- Awarded for: Social Impact in culture, media & entertainment
- Country: United Kingdom
- Presented by: Visionary Arts Foundation
- First award: 2019
- Website: visionaryarts.org.uk/awards/

= Visionary Honours =

British award show

The Visionary Honours is an annual British award show that celebrates culture, media and entertainment that has inspired social change or debate.

==History==
The award show is produced by the Visionary Arts Foundation, which was founded by Adrian Grant, to support young adults using artistic platforms such as music, film, theatre, literature and digital media as the sound board for discussion and raising awareness across social issues from better inclusion, diversity, equality and mental health, to climate crisis and anti-social behaviour.

==Recipients==
===2019===
The inaugural VISIONARY Honours were held on 8 February 2019, at the home of BAFTA 195 Piccadilly in London and hosted by Lenny Henry. The show included a live performance from Professor Green and Rag'n'Bone Man.

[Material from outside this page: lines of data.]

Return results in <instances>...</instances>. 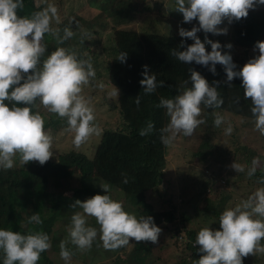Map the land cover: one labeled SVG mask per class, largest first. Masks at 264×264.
<instances>
[{
	"label": "clouds",
	"instance_id": "1",
	"mask_svg": "<svg viewBox=\"0 0 264 264\" xmlns=\"http://www.w3.org/2000/svg\"><path fill=\"white\" fill-rule=\"evenodd\" d=\"M175 11L182 13L183 22L198 26L191 29L179 28V36L191 39L193 43L185 47L184 40L173 49L172 55L185 64L195 62L209 67L216 75V65L223 66L229 87L235 78L241 80L244 99L251 101V114L255 130L264 135V40L254 45V55L242 67H237L230 51H222L219 41L208 38L213 35H226L227 27H219L227 19L231 24L247 18L249 10L264 5V0H175ZM24 0H0V169L10 170L17 164L25 166L29 162L44 165L53 157V137L45 130V117L39 110L33 111L36 102L47 111L66 120V131L74 133L73 144L80 147L91 136L101 133L96 124L94 107L90 98L83 94L84 87L95 79L96 72L91 56L81 54L75 47H64L65 41L72 39L77 32L69 26L62 30L53 27L61 23L56 4L50 0H39V10L30 15H19L24 9ZM81 43L89 39L90 33L76 22ZM62 31V35H61ZM205 33L202 41L198 32ZM50 35L57 47L47 52L45 35ZM211 46V51L205 45ZM227 49L233 46L225 45ZM183 48V50H180ZM127 52H121L117 60L126 62ZM143 79L140 84L145 94L154 93L157 87H163V80L144 65ZM191 86L185 87L174 98L161 97L157 107L166 109L170 118L166 126L160 129V140L171 144L178 134L192 136L205 121L201 117V105L219 108L223 100L217 91L219 81L210 83L200 72L190 69ZM188 84V81H185ZM104 88L103 83L98 85ZM109 98H117V87L107 93ZM135 103L139 107L140 97ZM237 103L239 101L237 100ZM226 123V118L215 114L214 127ZM154 130L152 121L139 131L141 136ZM233 128L230 123L225 133L230 135ZM230 167L236 173L245 172V166L234 161ZM260 161L254 158L247 169V176L253 177ZM123 175V174H122ZM264 185V175L257 181ZM123 183H128L125 175ZM103 194L97 193L83 201L76 199L69 207L79 208L71 216L67 226L68 236L59 243L60 257L70 264L74 252L69 244L80 251L90 250L99 236L105 250L115 251L125 247L130 240L136 242L158 243L161 228L151 215L137 216L126 211L122 202L111 197V185L100 183ZM92 217L99 229L88 224ZM29 224L43 223L38 213L28 218ZM264 187L257 188L246 199L234 207L226 208L219 216V227H202L195 239L199 246V259L193 264H243L249 255L264 254ZM51 248L49 235L40 230H29L26 234L19 231L0 228V250L3 264H38L41 253Z\"/></svg>",
	"mask_w": 264,
	"mask_h": 264
},
{
	"label": "trees",
	"instance_id": "2",
	"mask_svg": "<svg viewBox=\"0 0 264 264\" xmlns=\"http://www.w3.org/2000/svg\"><path fill=\"white\" fill-rule=\"evenodd\" d=\"M96 1L100 3L99 8L95 7L98 3L95 0H88V5L94 7V10L97 11L96 15L91 17L95 21L93 23L94 27L102 31H108L112 37V41L111 37L108 38L111 42V48L107 50L109 57L107 80L109 84L114 85L119 90L115 102V115L120 121L116 125H110L107 121L98 119L100 122L98 124L101 125L102 122L104 124L101 127L100 138L94 146L91 158L87 157L82 151L70 150L53 156L44 165L33 161L29 162L25 168L14 167L7 171L0 169V228L19 231L22 234H26L29 230H42L51 239L56 215L61 211L68 216H72L74 212L78 211V208L69 207L70 205H67L61 196L51 197L48 192L54 188L55 183H58L61 179H70L77 170L76 175L79 179V185L74 191L77 197L87 199L95 195L92 190L94 188L93 183L96 184V180L98 181V178H100L105 183L124 192L126 197L124 199L130 200L131 205L134 207L133 213H138V217L151 215L155 224L166 231L168 237L166 236L165 240L168 239L171 245L180 250L184 248L189 252L188 254L185 253L180 259L167 260L166 257V262H164L161 254L155 255L154 253L155 249L157 247V249L161 248L165 242L162 235L158 237V243H155V247L153 245L149 246L147 242L130 240L127 246L113 251L112 253H115V255L111 258L90 264H193L196 259H199L200 255L198 252L199 246H194L199 230L187 228L186 221L189 220V215H179L178 208L170 200H167V203L164 202L167 207L160 211L145 208L147 205L144 202L142 214H140L141 209L137 204L147 192L158 191L166 180L165 165L169 162L171 144L165 145L161 142L160 129L168 124L170 118L166 114V109L157 107L160 98H174L185 87H190V69L200 72L210 83L213 81L220 82L217 91L223 100V104L219 108L201 105L200 117L205 121L204 125H211L212 133L216 131L218 134L215 136L213 134L204 135L205 150H194L193 155L199 157L206 167L214 165L215 168H220V171L224 169L223 174L216 175L219 179L224 174L229 173L228 167H230L231 162L236 161L244 165L245 172L236 173L233 170L230 176H233V174L246 176L251 185V190L245 196L244 194L239 195L229 188L230 193H226L227 195H221L222 198L220 199H211L215 198V195L210 196L207 191L212 189V185L207 181L202 185L200 192L209 196L210 201L216 200L219 205L212 206L206 211L195 207L194 213L202 215L204 218L200 220L207 221V223L213 220L215 228L219 227V216L222 211L237 204L234 200L240 202L257 188L264 187V185L257 182L258 178L264 175V135H261L258 131L252 136L249 134V144L247 145L242 139H230L228 136L219 134L225 131L228 126L227 122H231L227 120L229 113L243 117L246 122H253L250 111L251 101L244 99V89L241 87L239 78H235L230 87L224 83L226 73L222 65H216V75H213L209 71V67L195 62L185 64L172 55L173 49L179 50L178 46L181 44L182 39L185 47L193 43L191 39L180 37L179 32L159 33L119 27L120 24L128 20V16L132 15L128 14L126 7L120 11L117 10L116 14H110L113 9L120 8L122 2L119 0ZM150 1L138 0V13H141V15L148 11L153 13L152 11L163 7V0H157L151 4ZM24 5V9L18 10L19 15H30L32 12L39 10L34 0H24ZM257 6L251 10H257ZM82 18L79 17V19ZM241 22H244L245 28L241 32H237L239 35L236 36L232 33L226 36L222 34V36L218 35L215 40L222 45V51L234 52L233 61L238 68L242 67L248 59L255 55L253 52L255 43L259 41L261 36L264 38V19L262 17L257 20L253 18V14H249L247 18H242ZM61 23L59 25L55 23L53 27H60ZM186 29H190V27ZM74 31L77 32V35L65 41L62 46L75 47L81 54L87 52L93 60V53L91 55V48H89L91 46L90 42L86 40L81 43L79 29ZM197 35L202 41L204 40L198 33ZM225 36L230 39L229 43L233 46L230 50L224 47L226 45L223 42ZM45 43L47 44L45 56H47L55 50L57 44L47 34L45 35ZM205 47L206 50L211 51L210 45L206 44ZM236 49H239V51L235 52ZM180 50H183V48ZM121 52H127L126 62L122 63L117 60ZM144 65H147L150 72L156 75L158 83L161 80L165 82L163 87H157L156 91L151 94H145L140 84V80L143 79ZM95 72V79L90 82V86L95 85L94 83L101 76L98 71L95 70ZM185 81H188L187 85ZM137 95L140 97L139 107L135 103ZM237 100L239 103H237ZM108 106L111 105L108 103ZM33 111H36L35 107ZM217 113L226 118V123L221 124L218 128L214 127L215 114ZM41 114L43 115L42 112ZM148 121L153 122L154 130L149 135L141 136L139 131L146 126ZM60 123L62 126L67 125L64 119L56 122L47 119L44 125L45 130H58ZM217 135L221 136L219 142L216 141ZM216 150L220 153L219 161L222 165L218 164L216 157L212 158V152ZM208 154H210V160L206 159ZM254 158L260 161V167H258L253 177H248L246 174L247 169L251 166ZM125 175L128 178L126 184L123 183ZM228 186H232L230 182ZM28 205L33 206L36 213L40 215L43 221L41 225L28 223L27 218L23 215V209ZM43 209L49 210L50 214L42 215ZM182 233L186 236V240L183 242L179 240ZM261 243L264 244V241ZM106 251L108 250L102 251L100 248L90 258L96 260L94 259L95 255L102 254L104 256L107 253ZM49 252L47 250L41 253L38 264H58L50 257ZM103 253L105 254L103 255ZM76 255L75 248L73 257ZM3 256L4 254L0 250V264H3ZM262 259L264 260V254L249 255L243 259V264H261Z\"/></svg>",
	"mask_w": 264,
	"mask_h": 264
},
{
	"label": "rangeland",
	"instance_id": "3",
	"mask_svg": "<svg viewBox=\"0 0 264 264\" xmlns=\"http://www.w3.org/2000/svg\"><path fill=\"white\" fill-rule=\"evenodd\" d=\"M90 1V0H89ZM122 2L120 5V8L113 9L110 14H116L117 10H122V8L126 7V10L128 14H132L131 16H128V20L124 21L122 24H120L119 27H126L128 29H135L138 31H152V32H159V33H169V32H179L180 27L189 28L193 27V25L198 26V21H193L191 24L184 23L183 22V15L182 13H179L178 11H175L174 8L176 7L174 0H163L162 4L163 7L160 9L158 8L156 11H152L153 13H150L151 11L146 12L145 14L138 13L137 7H138V0H119ZM148 0H146L147 2ZM157 0H151L149 3L155 2ZM35 3L38 4L39 0H34ZM50 2L57 5L59 13L61 15L62 23H61V30L65 26H69V22L72 21L71 27L73 30H77L76 28V22H79V25L89 31L91 34L89 39L87 41L90 42L89 48H91V55L93 53V65L95 67V70L99 72L101 75L98 77L97 81L94 83L95 85L85 86V91L83 90V94L90 98L91 104L94 107L95 110V116H96V124L100 127L103 126L98 121V119L102 121H107L110 123V125H116L118 124L120 119H118L115 115V102L117 98H109L107 93L114 89V85L109 84L107 80V67L109 63V57L108 52L111 48V42L108 40L109 37H111L110 33L108 31H102L96 27H94L93 17L96 15V12L94 10V7H90L88 5V0H50ZM95 2H98L95 0ZM96 4V3H95ZM100 3L98 2L95 7H98ZM99 8V7H98ZM139 8V7H138ZM257 10H249V14H253V18L257 19L259 17H262L264 19V5H258ZM115 10V11H114ZM79 17H83L82 19H79ZM91 19V20H88ZM177 19H179L177 21ZM110 21V20H109ZM239 21H233L231 24L228 23L227 19H225L219 27H227L228 32L226 36L229 34L234 33L236 36L239 35L237 32H241L242 29L245 28L244 22L240 23ZM55 25V21H53V26ZM90 25V27H88ZM198 34L204 39L205 33L203 31L198 32ZM208 37L215 41L216 37L218 35H213L211 33L207 34ZM222 36V34H221ZM226 36L223 39V42L226 43V45L229 43V38H226ZM260 40H264L263 36L260 37ZM112 41V37H111ZM229 50V49H228ZM104 51V53H103ZM239 51V49H236L235 52ZM90 53V52H89ZM258 54V51L255 52V55ZM232 57L234 56V52L231 53ZM100 83H103L104 88L101 89L98 87ZM111 105L110 107L108 106ZM36 110H39L43 113L45 120H52L53 122L60 121L61 119L57 117L55 114L47 113V111L43 108L42 105H40V102H36L35 106ZM201 119V118H200ZM227 120H230V124L233 128V131L230 135L226 134L225 131L219 133L220 135L228 136V138H239L244 141V143L249 144L248 142V136L249 134L254 135L256 134V130L254 127L253 122H246L244 121L243 117L239 115L230 114L227 116ZM237 120V121H236ZM233 122V123H232ZM229 123V122H227ZM58 130H51L48 129L47 131L51 133L53 137V156H56L60 153L68 152L70 150H77L82 151L86 154L87 157L91 158L92 153L94 150V146L98 142V139L100 138L99 135H93L91 136L85 143H83L80 147H76L73 144V136L74 133L66 131L67 125L59 124ZM213 134L214 136L218 134L216 131L212 133V127L211 125H200L193 133L192 136H184L182 133L178 134L175 140L170 145V155H169V162L165 165V174H166V180L162 183L160 189L158 191H149L147 192L143 198H140V200L137 202L139 204L141 212L144 210L143 204L146 203L145 208H149L152 211H160L162 209H165L167 207L166 203L167 200H170L177 208L178 213L180 214H188L189 220L186 221V226L189 229L194 230H200L202 227L209 226L215 228V225L213 223V220H210L208 223L207 221L200 220L201 218H204L202 215H196L195 207L201 208L203 211H206L207 209L211 208L212 206L219 205L217 204V201H210L209 196H207L204 193L200 192V189L202 188V185L207 181L212 185V189L208 190L207 192L210 194V196H214L215 198L211 199H220L222 198L221 195L230 193L229 190L231 189L233 192H237L239 195L246 194L251 190V185L248 182V178L244 175H235L230 176L232 174L233 170L231 167H228L229 175L224 174L223 177L218 178L216 176L217 174H223L224 169L220 171V168H215L214 165L210 167H206L203 162H201V159L199 157L194 156L193 152L194 150H205V143H204V135H210ZM220 135L216 136V141L219 142ZM218 159V164L220 163V153L218 150L212 152V158ZM207 160H210V154L206 157ZM212 160V159H211ZM213 161V160H212ZM229 161V160H228ZM169 163V164H168ZM233 162L230 163V165ZM216 164V163H215ZM219 165H222L221 163ZM229 165V166H230ZM25 166H22L18 162L17 158V164L15 167L18 168H25ZM211 169V170H210ZM73 174V176L70 179H61L58 181V183H55L54 188L50 189L51 191L48 192V195L51 197H54L56 195L61 196L62 200L67 203V205H71L74 203L76 199H79L81 201L85 200L86 198L77 197L74 191L76 190V187L79 185V179L76 175L78 173L77 170ZM235 177V180H234ZM98 178V177H94ZM93 182V181H92ZM230 182L231 187L228 186V183ZM100 183H105L102 179L98 178V181L96 180V184H94V188L92 189L95 194L100 193L103 194V190L99 187ZM230 188V189H229ZM54 190V191H53ZM226 194V195H227ZM110 195L113 199L118 200L122 202L124 208L126 211L133 213V206L130 203L129 199H124L125 194L121 190L117 189L116 187L111 186V192ZM47 201V200H46ZM236 203H239V200H234ZM41 209V208H40ZM78 211H82L78 208ZM41 212V210H40ZM42 215H49V210L43 209ZM61 212V211H60ZM59 212V213H60ZM28 215H27V214ZM36 213V210L33 206H26L23 209V215L28 218ZM56 215V220L54 223V229L51 235V248L49 249L50 257L58 264H65V262L61 259L59 253V243L61 240L66 239L68 236L67 233V226L71 222V216H68L64 214V212H61L60 214ZM138 216V213H135ZM70 220V221H69ZM88 224L90 226L96 227L99 229V225L96 223L95 219L92 217L88 218ZM161 228V233L159 236H162V238H166V231ZM53 236V237H52ZM168 237V236H167ZM179 240L181 242L186 240L185 234H181L179 237ZM147 244L153 245L155 247V244L148 241ZM69 248L72 249L73 252H75V246L69 244ZM102 251H105V249L102 246V242L99 239V236L97 237L96 241L93 242V246L90 250L87 251H80L76 249L77 255L75 257L72 256L70 264H90L95 263L103 260H107L115 255V253H112L113 251H106L102 254L95 255L94 259L92 260L90 257L92 254H94L98 249ZM149 248V247H148ZM158 248V247H157ZM155 249V255L161 254L162 259L164 262L167 260H171L173 258L180 259L184 256L185 253H189L186 249L182 248L181 250L176 248L175 246L171 245L168 242V239L165 240L163 243V246L159 249ZM150 249V248H149ZM261 264H264V260L262 259Z\"/></svg>",
	"mask_w": 264,
	"mask_h": 264
}]
</instances>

- Film of the Year: Black Panther (film) received by Danny Sapani
- Documentary Of the Year: Suicide: The Ripple Effect received by Kevin Hines
- Song of the Year: Photographs received by Professor Green
- Book of the Year: What A Time To Be Alone received by Chidera Eggerue
- TV Show of the Year: Doctor Who received by Malorie Blackman and Chris Chibnall
- Play/Musical of the Year: Hamilton (musical) by Lin-Manuel Miranda received by
- Broadcast/Media of the Year: Ways To Change The World (podcast) received by Krishnan Guru-Murthy
- Most Inspiring Person of the Year: Michelle Obama
- Community Person of the Year: Rachel Wang of Chocolate Films
- Legacy Honour: Nelson Mandela received by Mandla Mandela

===2020===
The 2020 award ceremony was originally scheduled to be held at the Ham Yard Hotel in London on 18 March 2020, but had to be postponed due to the COVID-19 pandemic. They were eventually held as an online virtual ceremony on 6 May 2020 and presented by Scarlette Douglas.

- Book of the Year Proud received by Juno Dawson
- Influencer/Journalist of the Year: George the Poet received by George the Poet
- Documentary of the Year: Odd One Out (BBC3) received by Jesy Nelson
- Musical of the Year: Six (musical) received by Lucy Moss
- Television Show of the Year: Ross Kemp Living With... (ITV/Mongoose Productions) received by Ross Kemp
- Song of the Year: Black by Dave (rapper) received by Fraser T. Smith
- Film of the Year: Blue Story by Rapman received by Junior Afolabi Salokun
- Inspiring Person of the Year: June Sarpong received by June Sarpong
- Community Person of the Year: Sulaiman Khan founder of This Ability Ltd.